Yani neresinden baksanız yaz ortasında işsizlikte  yukarı yönlü bir hareket var.
                                                       *                     *                    *
Şimdi gelelim benim merakıma. Bir çok soru var aklımda.
Sınırlı kalmış da olsa işsizlikteki bu son yükselmeyi  nasıl yorumlayacağız?
Sadece bir iki ay sürecek geçici bir durum mu var yoksa istihdamdaki eğilimin  uzun süreli bir ters dönme hareketi yaptığını mı düşünmek gerekiyor?
Bu süreci ekonomideki yavaşlama ile nasıl ilişkilendireceğiz?
Büyüme göstergeleri sayılabilecek veriler ekonominin  üçüncü çeyrekte de yavaşlamaya devam ettiği,  hatta bunun biraz daha da belirgin hale geldiği izlenimini veriyor. Bu durumda  işsizlik rakkamının daha da yükseleceğini beklemek doğru olmaz mı?
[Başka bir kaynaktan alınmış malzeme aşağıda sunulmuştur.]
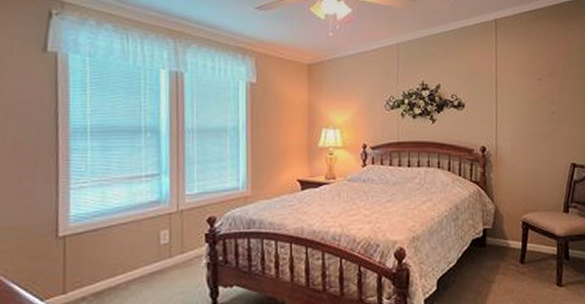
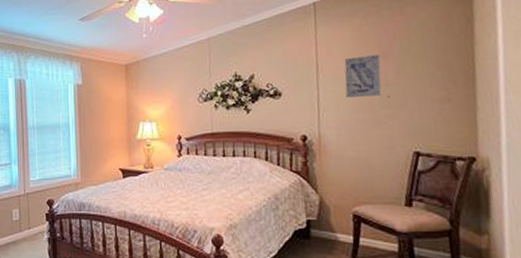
wall art: none [519,73,548,112] -> present [344,54,382,97]

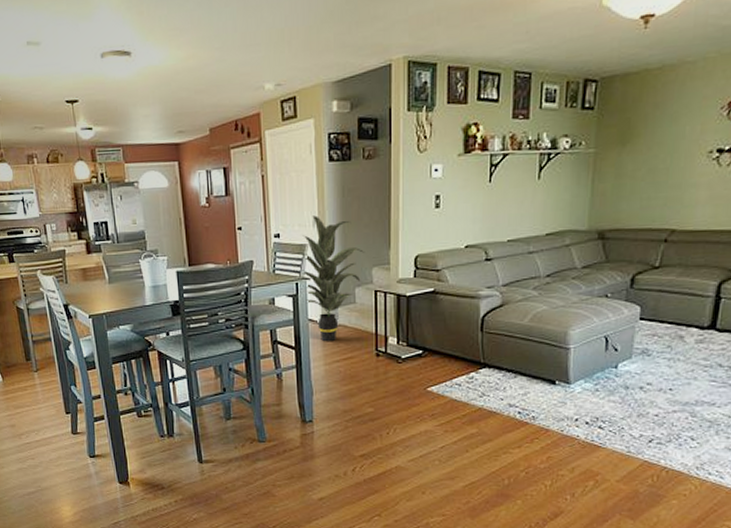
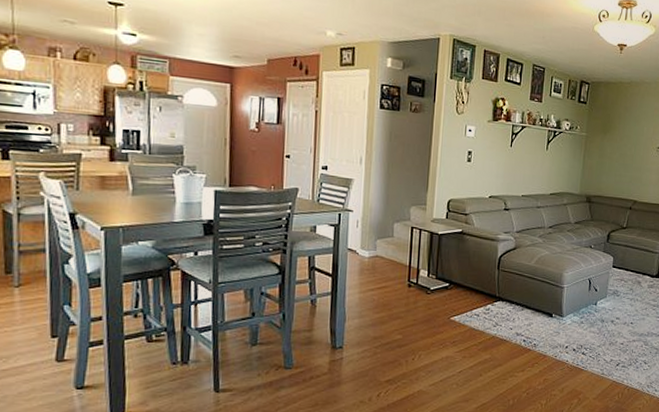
indoor plant: present [302,215,365,342] -> none [346,154,406,272]

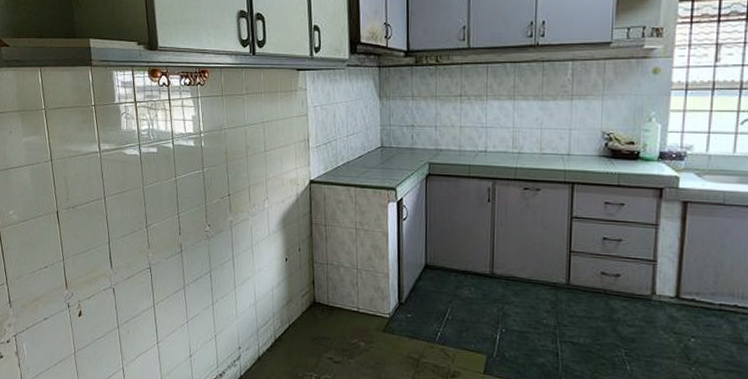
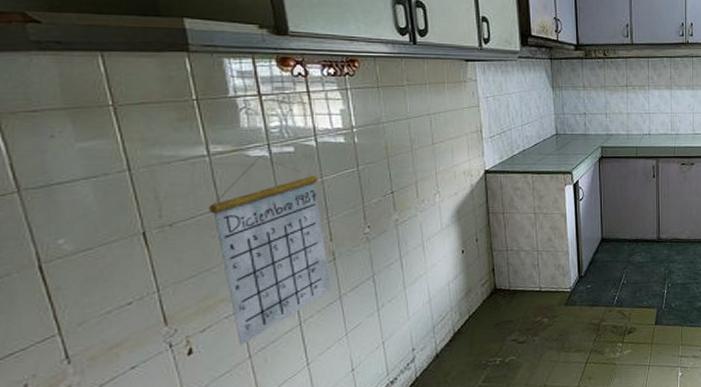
calendar: none [98,155,178,316] -> present [209,157,331,345]

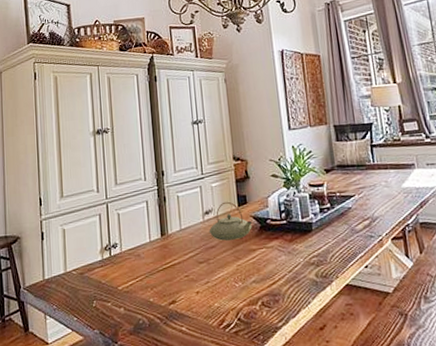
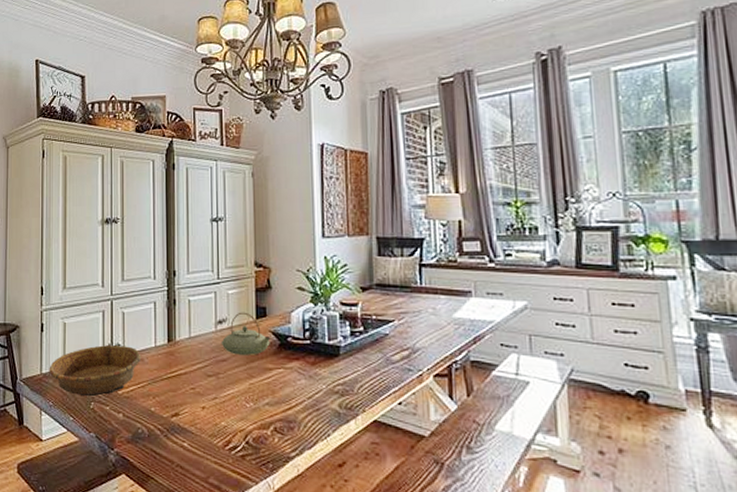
decorative bowl: none [51,244,138,297] -> present [49,345,142,397]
Durum böyleyse işsizliğin tekrar yükselmeye başlamasını "işsizlik dipten döndü" diye yorumlamak gerekmez mi? 
İşsizliğin dipten dönüp yükselmeye başladığı bir ortamda iktisat politikalarını ekonomiyi canlandırma hedefine yönlendirmek mi yoksa mali disiplin adına maliye politikasını sıkılaştırmak mı doğru politika seçimi olur?
Sıkılaştırıcı  politika tercihi büyümedeki yavaşlamanın ve  işsizlikteki yükselmenin ekonominin kendi işleyişi (piyasa?) ile düzeltileceğinin öngörüldüğü anlamına gelmez mi?
Dedim ya,  işsizliği dipten dönüp yeniden yüksemeye başlamış gibi gösteren yeni veriler akla bir çok soru getiriyor. Yanıtları merak etmiyorum desem yalan olur doğrusu.